Is post-code sentencing inevitable?
There will always be some differences between courts in their sentencing. An Inner London court will send more offenders to prison than one in Taunton. This week the Howard League released figures showing how some areas appear to imprison women more than others. The magistrates’ courts in Cumbria imposed immediate custodial sentences in 2.7% of cases in 2011 – four times the rate of areas such as Lincolnshire and Wiltshire. The phenomenon of “post-code sentencing” has long been known in criminal justice. In 2007 the Ministry of Justice published a study which showed that adults who committed similar offences were treated less or more punitively in different courts. There is similar evidence about the imprisonment of teenagers, where the proportion imprisoned (of those convicted) varied from 2 to 20% in different areas.

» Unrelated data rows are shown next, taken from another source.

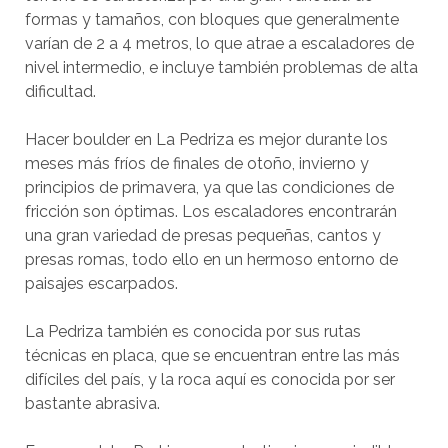
formas y tamaños, con bloques que generalmente
varían de 2 a 4 metros, lo que atrae a escaladores de
nivel intermedio, e incluye también problemas de alta
dificultad.
Hacer boulder en La Pedriza es mejor durante los
meses más fríos de finales de otoño, invierno y
principios de primavera, ya que las condiciones de
fricción son óptimas. Los escaladores encontrarán
una gran variedad de presas pequeñas, cantos y
presas romas, todo ello en un hermoso entorno de
paisajes escarpados.
La Pedriza también es conocida por sus rutas
técnicas en placa, que se encuentran entre las más
difíciles del país, y la roca aquí es conocida por ser
bastante abrasiva.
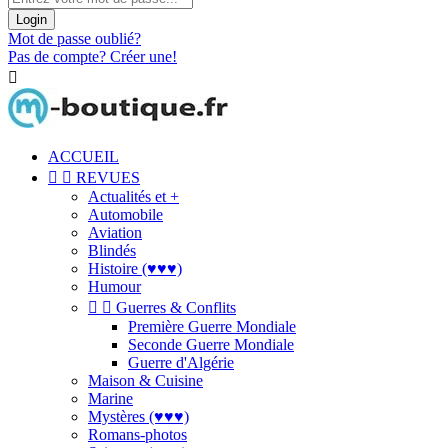
Login
Mot de passe oublié?
Pas de compte? Créer une!

ACCUEIL


REVUES
Actualités et +
Automobile
Aviation
Blindés
Histoire (♥♥♥)
Humour


Guerres & Conflits
Première Guerre Mondiale
Seconde Guerre Mondiale
Guerre d'Algérie
Maison & Cuisine
Marine
Mystères (♥♥♥)
Romans-photos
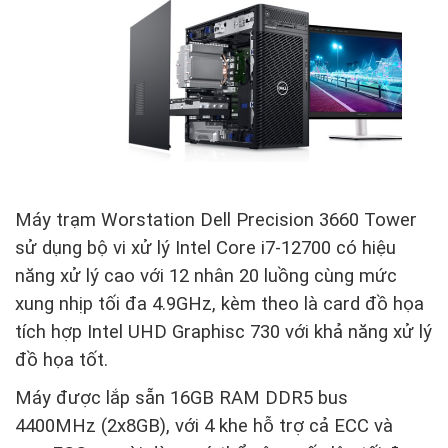
Máy trạm Worstation Dell Precision 3660 Tower
sử dụng bộ vi xử lý Intel Core i7-12700 có hiệu
năng xử lý cao với 12 nhân 20 luồng cùng mức
xung nhịp tối đa 4.9GHz, kèm theo là card đồ họa
tích hợp Intel UHD Graphisc 730 với khả năng xử lý
đồ họa tốt.
Máy được lắp sẵn 16GB RAM DDR5 bus
4400MHz (2x8GB), với 4 khe hỗ trợ cả ECC và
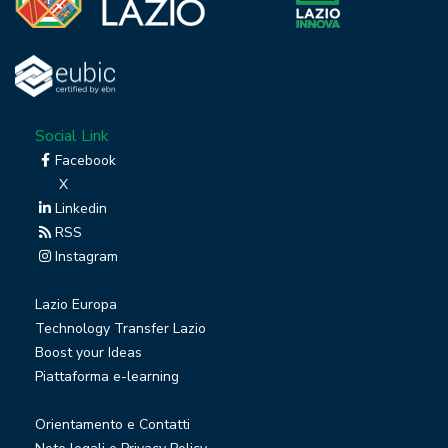
Social Link
Facebook
X
Linkedin
RSS
Instagram
Lazio Europa
Technology Transfer Lazio
Boost your Ideas
Piattaforma e-learning
Orientamento e Contatti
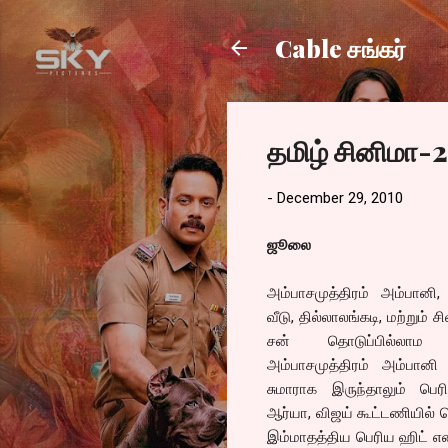
Cable சங்கர்
தமிழ் சினிமா-
-
December 29, 2010
ஜூலை
அம்பாசமுத்திரம் அம்பானி,
வீடு, தில்லாலங்கடி, மற்றும
சன் தொடுப்பில்லா
அம்பாசமுத்திரம் அம்பான
சுமாராக இருந்தாலும் பெர
ஆர்யா, விஜய் கூட்டணியில் 
இம்மாதத்திய பெரிய ஹிட் என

Overall, evidence shows that justice is not meted out the same throughout England and Wales. But I would sound a note of caution. To really assess post-code sentencing you need to compare sentencing behaviour for similar offenders and similar offences, which is a very time consuming and expensive academic task. Rates of imprisonment, which the Howard League used here (and I did at the Prison Reform Trust) only indicate post-code sentencing – they don’t prove it.
While sentencing guidelines allow for quite a lot of latitude in sentencing, there will always be differences between areas. As judges say, sentencing is an art not a science. But there are differences which are unacceptable. One area should not have a very high rate of imprisoning teenagers for years on end. The differences are often cultural – a court gets into sentencing habits and may not know they are unusual or out of line. Part of the answer is to improve information to courts, another to enhance training. All judges and magistrates want to reduce imprisonment – they just need help to do so.